10.07.2014
Abstinenzgebot am Freitag eine Bevormundung?
Laut Gotteslob (29,4) ist der Freitag ein Abstinenztag – nicht nur Aschermittwoch und Karfreitag. Ist das tatsächlich so und wäre das nicht eine Bevormundung mündiger Christen? K. L., Hückelhoven
Im Gotteslob heißt es: „Jeder Freitag ist … ein Abstinenztag, an dem Gläubige auf Fleischspeisen verzichten, sich spürbar bei Genussmitteln einschränken und den Nächsten Hilfe leisten.“ Dort steht kein „müssen“ – gemeint ist „sollten“. Bevormundung wäre es, wenn erwachsene Gläubige keine Chance hätten, selbst zu entscheiden. Aber Ihnen, wie mir steht es frei, uns so zu verhalten – oder auch nicht.
Allerdings wurde dieses Kirchengebot nicht formuliert, um Leute zu ärgern.

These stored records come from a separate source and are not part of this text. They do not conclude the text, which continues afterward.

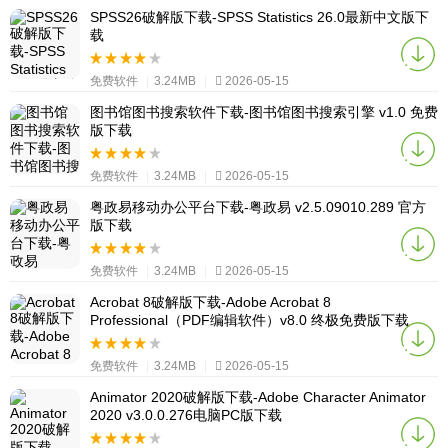
SPSS26破解版下载-SPSS Statistics 26.0最新中文版下
载
免费软件
|
3.24MB
|
2026-05-15
图书馆图书搜索软件下载-图书馆图书搜索引擎 v1.0 免费
版下载
免费软件
|
3.24MB
|
2026-05-15
粤政易移动办公平台下载-粤政易 v2.5.09010.289 官方
版下载
免费软件
|
3.24MB
|
2026-05-15
Acrobat 8破解版下载-Adobe Acrobat 8
Professional（PDF编辑软件）v8.0 终极免费版下载
免费软件
|
3.24MB
|
2026-05-15
Animator 2020破解版下载-Adobe Character Animator
2020 v3.0.0.276电脑PC版下载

Der Freitag gilt als Gedenktag an das Leiden und den Tod Jesu. Da wir Christen Jesus nachfolgen wollen, sollte sich diese Nachfolge auch zeigen. Zwar ist der Verzicht auf Fleisch und Alkohol nicht die primäre Art der Nachfolge – das sind die vertrauensvolle Liebe zu Gott und die selbstlose Liebe zum Nächsten. Aber: Das Bekenntnis zu Jesus zeigt sich auch dadurch, dass wir dem Gedenken an sein Leiden Ausdruck geben. In früheren Jahrhunderten war Fleisch ein Luxusgut, seine Proteine und Fette viel wichtiger als heute. Daher galt der Verzicht auf Fleisch als echtes Zeichen von Buße und Trauer. Ebenso der Verzicht auf oppulente Süßspeisen oder edle Spirituosen, sind sie doch Ausdruck vitaler Lebensfreude – unpassend zum Gedenken an den Tod Jesu.
Heute nun ist unser unmäßiger Fleischkonsum aus mehreren Gründen bedenklich geworden – gesundheitlich, ökologisch, welternährungstechnisch. Für einen zeitweiligen Verzicht auf Fleisch gibt es also gute Gründe, für Alkohol ohnehin. „Wir Katholiken haben schon lange unseren Veggie-Day“, bemerkte unlängst ein Kirchensprecher. Nun kann man sagen: „Gut und schön, aber ich entscheide, wann ich fasten will.“ Klar. Aber es ist einfacher und ein wirksameres Zeichen, wenn man das gemeinsam tut. Umgekehrt schmeckt dann der Sonntagsbraten besser, weil er wieder etwas Besonderes ist.